12、查询至少学过学号为“1001”同学所有一门课的其他同学学号和姓名;
select distinct SC.S#,Sname from Student,SC
where Student.S#=SC.S# and C# in (select C# from SC where S#='1001');
不解析!
13、把“SC”表中“叶平”老师教的课的成绩都更改为此课程的平均成绩;
update SC set score=(select avg(SC_2.score)
from SC SC_2
where SC_2.C#=SC.C# ) from Course,Teacher where Course.C#=SC.C# and Course.T#=Teacher.T# and Teacher.Tname='叶平');
14、查询和“1002”号的同学学习的课程完全相同的其他同学学号和姓名;
select S# from SC where C# in (select C# from SC where S#='1002')

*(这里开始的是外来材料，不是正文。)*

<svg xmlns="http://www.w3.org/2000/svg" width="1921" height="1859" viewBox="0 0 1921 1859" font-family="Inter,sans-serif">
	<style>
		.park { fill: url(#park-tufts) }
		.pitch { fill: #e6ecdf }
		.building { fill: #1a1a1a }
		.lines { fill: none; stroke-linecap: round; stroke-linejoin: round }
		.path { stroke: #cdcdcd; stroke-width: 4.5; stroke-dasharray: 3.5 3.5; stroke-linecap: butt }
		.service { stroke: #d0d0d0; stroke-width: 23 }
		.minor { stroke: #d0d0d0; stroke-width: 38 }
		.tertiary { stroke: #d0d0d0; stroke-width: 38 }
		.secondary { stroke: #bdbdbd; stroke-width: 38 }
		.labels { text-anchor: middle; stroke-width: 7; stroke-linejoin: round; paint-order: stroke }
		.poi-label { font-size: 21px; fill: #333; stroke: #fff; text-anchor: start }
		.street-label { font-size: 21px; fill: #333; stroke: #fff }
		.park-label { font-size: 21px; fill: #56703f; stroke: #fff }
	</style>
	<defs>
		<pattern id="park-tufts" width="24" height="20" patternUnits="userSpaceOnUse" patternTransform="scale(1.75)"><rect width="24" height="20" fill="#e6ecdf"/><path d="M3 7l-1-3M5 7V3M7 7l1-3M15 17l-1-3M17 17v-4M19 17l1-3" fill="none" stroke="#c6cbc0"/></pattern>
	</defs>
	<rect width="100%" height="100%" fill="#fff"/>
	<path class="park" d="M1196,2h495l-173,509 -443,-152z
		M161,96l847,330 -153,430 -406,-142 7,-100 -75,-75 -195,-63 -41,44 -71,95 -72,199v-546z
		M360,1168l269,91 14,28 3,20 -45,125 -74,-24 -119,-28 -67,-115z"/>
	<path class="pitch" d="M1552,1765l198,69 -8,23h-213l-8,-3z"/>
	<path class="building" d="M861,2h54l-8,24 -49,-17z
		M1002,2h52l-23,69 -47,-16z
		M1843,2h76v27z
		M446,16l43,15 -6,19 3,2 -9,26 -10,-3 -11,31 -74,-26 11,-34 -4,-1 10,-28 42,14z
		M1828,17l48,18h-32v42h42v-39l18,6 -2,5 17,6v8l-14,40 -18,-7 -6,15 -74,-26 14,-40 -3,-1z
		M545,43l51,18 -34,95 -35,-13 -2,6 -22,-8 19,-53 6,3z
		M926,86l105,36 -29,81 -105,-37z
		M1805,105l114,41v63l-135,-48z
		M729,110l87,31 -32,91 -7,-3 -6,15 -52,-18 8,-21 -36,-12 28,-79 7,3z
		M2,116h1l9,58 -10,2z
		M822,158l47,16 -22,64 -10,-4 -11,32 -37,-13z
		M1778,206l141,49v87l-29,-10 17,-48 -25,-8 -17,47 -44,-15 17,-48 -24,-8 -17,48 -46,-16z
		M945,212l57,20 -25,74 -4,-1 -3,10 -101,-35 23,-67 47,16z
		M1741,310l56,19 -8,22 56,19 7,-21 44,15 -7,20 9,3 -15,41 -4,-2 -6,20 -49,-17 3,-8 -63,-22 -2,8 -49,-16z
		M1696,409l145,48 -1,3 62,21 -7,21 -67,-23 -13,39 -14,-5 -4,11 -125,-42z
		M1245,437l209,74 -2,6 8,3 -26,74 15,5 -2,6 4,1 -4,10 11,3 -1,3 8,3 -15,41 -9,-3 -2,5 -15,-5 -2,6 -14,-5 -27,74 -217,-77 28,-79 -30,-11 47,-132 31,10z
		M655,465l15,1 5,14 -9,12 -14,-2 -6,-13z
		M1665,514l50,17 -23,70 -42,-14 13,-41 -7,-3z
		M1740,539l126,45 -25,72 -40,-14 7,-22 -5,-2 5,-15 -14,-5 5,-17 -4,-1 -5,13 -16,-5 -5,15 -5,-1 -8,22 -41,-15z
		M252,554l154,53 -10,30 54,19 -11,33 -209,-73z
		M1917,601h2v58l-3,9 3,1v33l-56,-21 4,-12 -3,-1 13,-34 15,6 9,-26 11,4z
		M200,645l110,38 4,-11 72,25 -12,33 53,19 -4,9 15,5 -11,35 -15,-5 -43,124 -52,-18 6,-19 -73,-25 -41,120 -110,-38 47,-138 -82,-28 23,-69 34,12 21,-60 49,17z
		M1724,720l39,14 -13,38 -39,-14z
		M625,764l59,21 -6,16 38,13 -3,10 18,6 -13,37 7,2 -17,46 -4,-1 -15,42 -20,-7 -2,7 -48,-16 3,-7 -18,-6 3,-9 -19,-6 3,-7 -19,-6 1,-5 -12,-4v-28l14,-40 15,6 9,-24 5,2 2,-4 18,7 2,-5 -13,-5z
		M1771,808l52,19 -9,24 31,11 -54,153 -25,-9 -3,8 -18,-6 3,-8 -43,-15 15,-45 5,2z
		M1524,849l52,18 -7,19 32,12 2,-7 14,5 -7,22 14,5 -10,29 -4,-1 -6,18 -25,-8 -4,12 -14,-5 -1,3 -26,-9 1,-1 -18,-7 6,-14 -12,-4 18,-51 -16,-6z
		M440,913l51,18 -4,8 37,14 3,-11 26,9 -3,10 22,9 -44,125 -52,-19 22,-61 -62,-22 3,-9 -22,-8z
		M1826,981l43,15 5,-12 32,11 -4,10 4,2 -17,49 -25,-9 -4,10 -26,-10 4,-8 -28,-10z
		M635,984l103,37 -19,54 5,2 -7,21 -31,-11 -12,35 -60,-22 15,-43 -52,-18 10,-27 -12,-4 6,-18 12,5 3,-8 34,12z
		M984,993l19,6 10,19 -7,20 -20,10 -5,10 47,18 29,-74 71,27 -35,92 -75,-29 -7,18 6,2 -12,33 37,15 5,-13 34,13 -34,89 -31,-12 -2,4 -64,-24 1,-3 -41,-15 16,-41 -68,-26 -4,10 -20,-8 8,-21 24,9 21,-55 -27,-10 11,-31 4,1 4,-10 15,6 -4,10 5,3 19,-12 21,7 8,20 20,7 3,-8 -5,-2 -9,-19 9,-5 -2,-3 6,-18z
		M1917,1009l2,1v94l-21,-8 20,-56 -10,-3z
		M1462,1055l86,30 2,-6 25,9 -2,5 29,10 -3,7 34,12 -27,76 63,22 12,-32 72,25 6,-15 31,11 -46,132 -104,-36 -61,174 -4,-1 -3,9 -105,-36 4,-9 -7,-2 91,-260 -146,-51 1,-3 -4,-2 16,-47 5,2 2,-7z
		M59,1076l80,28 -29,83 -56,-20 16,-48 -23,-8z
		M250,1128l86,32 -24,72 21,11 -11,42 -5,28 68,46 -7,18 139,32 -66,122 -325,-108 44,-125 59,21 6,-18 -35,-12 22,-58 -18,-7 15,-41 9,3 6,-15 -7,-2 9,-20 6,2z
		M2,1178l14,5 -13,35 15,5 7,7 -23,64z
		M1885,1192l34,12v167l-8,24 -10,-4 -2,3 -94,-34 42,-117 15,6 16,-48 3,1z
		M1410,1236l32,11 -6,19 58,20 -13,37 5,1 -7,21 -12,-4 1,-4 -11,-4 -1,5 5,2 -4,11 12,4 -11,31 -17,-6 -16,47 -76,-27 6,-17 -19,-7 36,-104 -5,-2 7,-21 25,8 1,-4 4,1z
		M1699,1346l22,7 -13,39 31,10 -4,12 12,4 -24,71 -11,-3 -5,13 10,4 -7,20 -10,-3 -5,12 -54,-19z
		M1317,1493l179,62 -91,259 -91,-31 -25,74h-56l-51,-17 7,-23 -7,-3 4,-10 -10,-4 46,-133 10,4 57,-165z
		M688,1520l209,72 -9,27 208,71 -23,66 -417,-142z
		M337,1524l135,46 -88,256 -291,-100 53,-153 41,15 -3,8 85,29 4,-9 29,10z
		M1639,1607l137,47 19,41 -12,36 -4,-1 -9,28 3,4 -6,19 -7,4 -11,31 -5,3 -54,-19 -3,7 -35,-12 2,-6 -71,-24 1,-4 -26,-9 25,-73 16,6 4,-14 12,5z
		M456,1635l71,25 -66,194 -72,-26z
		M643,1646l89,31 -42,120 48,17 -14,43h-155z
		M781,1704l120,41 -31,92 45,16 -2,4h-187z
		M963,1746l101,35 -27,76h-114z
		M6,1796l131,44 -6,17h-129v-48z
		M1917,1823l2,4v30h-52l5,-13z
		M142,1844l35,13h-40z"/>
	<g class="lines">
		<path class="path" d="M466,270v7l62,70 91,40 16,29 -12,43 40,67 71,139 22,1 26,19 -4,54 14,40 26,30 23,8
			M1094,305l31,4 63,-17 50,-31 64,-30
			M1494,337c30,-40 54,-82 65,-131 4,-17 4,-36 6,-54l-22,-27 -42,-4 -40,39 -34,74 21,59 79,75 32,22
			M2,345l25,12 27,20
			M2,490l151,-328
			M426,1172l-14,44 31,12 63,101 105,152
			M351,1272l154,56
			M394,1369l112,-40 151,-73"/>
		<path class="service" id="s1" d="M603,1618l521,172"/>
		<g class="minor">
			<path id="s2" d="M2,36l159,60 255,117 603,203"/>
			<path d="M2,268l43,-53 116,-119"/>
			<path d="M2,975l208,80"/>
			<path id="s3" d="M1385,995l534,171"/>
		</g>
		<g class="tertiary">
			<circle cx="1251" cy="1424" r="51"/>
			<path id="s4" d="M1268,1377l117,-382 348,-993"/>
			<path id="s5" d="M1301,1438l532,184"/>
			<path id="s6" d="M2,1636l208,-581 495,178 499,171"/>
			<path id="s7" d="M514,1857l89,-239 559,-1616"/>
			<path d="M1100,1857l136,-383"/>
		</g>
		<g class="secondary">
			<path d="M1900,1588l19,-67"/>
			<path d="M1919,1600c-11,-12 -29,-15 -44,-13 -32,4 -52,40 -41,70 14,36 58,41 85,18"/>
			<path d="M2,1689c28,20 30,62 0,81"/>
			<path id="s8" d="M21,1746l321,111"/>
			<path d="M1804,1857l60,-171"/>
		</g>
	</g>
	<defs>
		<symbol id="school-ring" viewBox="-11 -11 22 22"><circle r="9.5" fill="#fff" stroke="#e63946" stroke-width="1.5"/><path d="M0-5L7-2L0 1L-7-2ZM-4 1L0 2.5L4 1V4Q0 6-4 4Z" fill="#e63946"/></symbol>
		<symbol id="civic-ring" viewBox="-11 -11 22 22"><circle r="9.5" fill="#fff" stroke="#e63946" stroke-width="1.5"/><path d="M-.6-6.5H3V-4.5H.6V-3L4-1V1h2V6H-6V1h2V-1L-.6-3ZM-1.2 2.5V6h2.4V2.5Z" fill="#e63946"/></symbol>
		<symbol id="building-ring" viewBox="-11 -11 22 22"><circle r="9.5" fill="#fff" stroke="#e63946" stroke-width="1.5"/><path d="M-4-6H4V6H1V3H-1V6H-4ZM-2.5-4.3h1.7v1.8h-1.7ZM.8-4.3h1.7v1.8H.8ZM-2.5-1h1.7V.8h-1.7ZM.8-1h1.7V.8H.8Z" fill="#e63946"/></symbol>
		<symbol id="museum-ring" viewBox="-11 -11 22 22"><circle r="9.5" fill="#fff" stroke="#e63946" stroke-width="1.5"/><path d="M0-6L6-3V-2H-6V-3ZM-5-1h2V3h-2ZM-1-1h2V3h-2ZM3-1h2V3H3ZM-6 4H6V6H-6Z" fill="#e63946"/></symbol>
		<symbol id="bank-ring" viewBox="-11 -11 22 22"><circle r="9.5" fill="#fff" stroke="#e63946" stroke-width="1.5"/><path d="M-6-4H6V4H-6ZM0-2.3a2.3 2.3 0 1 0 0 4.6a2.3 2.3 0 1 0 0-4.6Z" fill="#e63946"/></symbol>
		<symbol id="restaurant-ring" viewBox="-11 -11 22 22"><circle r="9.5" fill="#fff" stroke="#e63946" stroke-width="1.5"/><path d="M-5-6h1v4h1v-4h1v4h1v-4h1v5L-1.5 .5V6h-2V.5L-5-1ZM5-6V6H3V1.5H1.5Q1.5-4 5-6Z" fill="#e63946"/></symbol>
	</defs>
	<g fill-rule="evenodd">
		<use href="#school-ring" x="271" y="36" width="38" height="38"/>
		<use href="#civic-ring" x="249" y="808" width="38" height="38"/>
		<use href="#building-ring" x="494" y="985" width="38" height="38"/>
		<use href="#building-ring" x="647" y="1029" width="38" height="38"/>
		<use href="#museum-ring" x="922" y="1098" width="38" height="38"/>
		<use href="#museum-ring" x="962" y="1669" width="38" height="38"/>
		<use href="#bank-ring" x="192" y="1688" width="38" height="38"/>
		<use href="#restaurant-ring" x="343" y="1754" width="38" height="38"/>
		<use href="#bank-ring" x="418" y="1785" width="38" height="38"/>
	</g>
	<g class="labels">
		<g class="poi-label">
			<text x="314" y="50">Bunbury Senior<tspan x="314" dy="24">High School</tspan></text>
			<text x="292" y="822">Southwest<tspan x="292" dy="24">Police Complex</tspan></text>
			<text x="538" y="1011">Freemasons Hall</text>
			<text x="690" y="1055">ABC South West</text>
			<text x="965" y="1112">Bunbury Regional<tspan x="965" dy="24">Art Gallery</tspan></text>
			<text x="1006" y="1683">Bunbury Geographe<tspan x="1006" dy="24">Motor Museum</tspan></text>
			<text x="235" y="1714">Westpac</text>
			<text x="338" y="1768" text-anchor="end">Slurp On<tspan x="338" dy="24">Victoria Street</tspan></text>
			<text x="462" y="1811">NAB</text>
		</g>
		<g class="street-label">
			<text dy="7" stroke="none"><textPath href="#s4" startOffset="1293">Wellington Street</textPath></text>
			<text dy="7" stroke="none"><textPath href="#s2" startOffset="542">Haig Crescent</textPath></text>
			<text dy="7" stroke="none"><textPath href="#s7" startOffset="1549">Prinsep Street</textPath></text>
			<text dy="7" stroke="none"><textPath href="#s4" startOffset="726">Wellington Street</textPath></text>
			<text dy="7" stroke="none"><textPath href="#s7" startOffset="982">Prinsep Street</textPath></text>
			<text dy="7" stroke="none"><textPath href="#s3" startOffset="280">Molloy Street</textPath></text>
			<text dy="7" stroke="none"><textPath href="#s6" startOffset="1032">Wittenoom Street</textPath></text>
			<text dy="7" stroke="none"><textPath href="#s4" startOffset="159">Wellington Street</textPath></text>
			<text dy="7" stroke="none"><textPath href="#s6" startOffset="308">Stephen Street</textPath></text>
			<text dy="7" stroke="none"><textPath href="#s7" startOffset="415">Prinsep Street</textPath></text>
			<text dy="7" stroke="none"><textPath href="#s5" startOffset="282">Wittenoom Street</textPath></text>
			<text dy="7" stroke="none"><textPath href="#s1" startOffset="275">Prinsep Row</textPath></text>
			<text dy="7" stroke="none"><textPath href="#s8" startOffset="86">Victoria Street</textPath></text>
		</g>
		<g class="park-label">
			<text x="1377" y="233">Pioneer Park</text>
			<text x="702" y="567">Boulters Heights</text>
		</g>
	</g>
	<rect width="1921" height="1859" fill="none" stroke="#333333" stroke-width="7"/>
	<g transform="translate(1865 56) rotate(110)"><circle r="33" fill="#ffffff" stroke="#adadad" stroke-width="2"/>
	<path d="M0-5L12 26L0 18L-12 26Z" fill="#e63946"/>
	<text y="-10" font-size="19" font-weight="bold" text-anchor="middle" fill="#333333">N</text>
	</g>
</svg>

group by S# having count(*)=(select count(*) from SC where S#='1002');
不解析!
15、删除学习“叶平”老师课的SC表记录;
Delect SC
from course ,Teacher
where Course.C#=SC.C# and Course.T#= Teacher.T# and Tname='叶平';
解析:delete from ..
16、向SC表中插入一些记录,这些记录要求符合以下条件:没有上过编号“003”课程的同学学号、2号课的平均成绩;
Insert into SC (S#,C#,score) values(select S#,'002',(Select avg(score) from SC where C#='002') from Student where S# not in (Select S# from SC where C#='003'));
解析:insert into table1(field1,field2) values(value1,value2)
17、按平均成绩从高到低显示所有学生的“数据库”、“企业管理”、“英语”三门的课程成绩,按如下形式显示: 学生ID,,数据库,企业管理,英语,有效课程数,有效平均分
SELECT
S# AS 学生ID
,(SELECT score FROM SC WHERE SC.S#=t.S# AND C#='004') AS 数据库
,(SELECT score FROM SC WHERE SC.S#=t.S# AND C#='001') AS 企业管理
,(SELECT score FROM SC WHERE SC.S#=t.S# AND C#='006') AS 英语
,COUNT(*) AS 有效课程数
, AVG(t.score) AS 平均成绩
FROM SC AS t
GROUP BY S#
ORDER BY avg(t.score)
不解析!
18、查询各科成绩最高和最低的分:以如下形式显示:课程ID,最高分,最低分
SELECT L.C# As 课程ID,L.score AS 最高分,R.score AS 最低分 FROM SC L ,SC AS R WHERE L.C# = R.C#
and L.score = (SELECT MAX(IL.score)
FROM SC AS IL,Student AS IM
WHERE L.C# = IL.C# and IM.S#=IL.S#
GROUP BY IL.C#)
and R.Score= (SELECT MIN(IR.score)
FROM SC AS IR
WHERE R.C# = IR.C#
GROUP BY IR.C#
);
解析:不想解析!
19、按各科平均成绩从低到高和及格率的百分数从高到低顺序
SELECT t.C# AS 课程号,max(course.Cname)AS 课程名,isnull(AVG(score),0) AS 平均成绩 ,100 * SUM(CASE WHEN isnull(score,0)>=60 THEN 1 ELSE 0 END)/COUNT(*) AS 及格百分数
FROM SC T,Course
where t.C#=course.C#
GROUP BY t.C#
ORDER BY 100 * SUM(CASE WHEN isnull(score,0)>=60 THEN 1 ELSE
0 END)/COUNT(*) DESC
解析:isnull(AVG(score),0) 使用指定的替换值替换 NULL,即是说当返回的值为空时使用0代替输出,当不为空时,则输出AVG(score)的值。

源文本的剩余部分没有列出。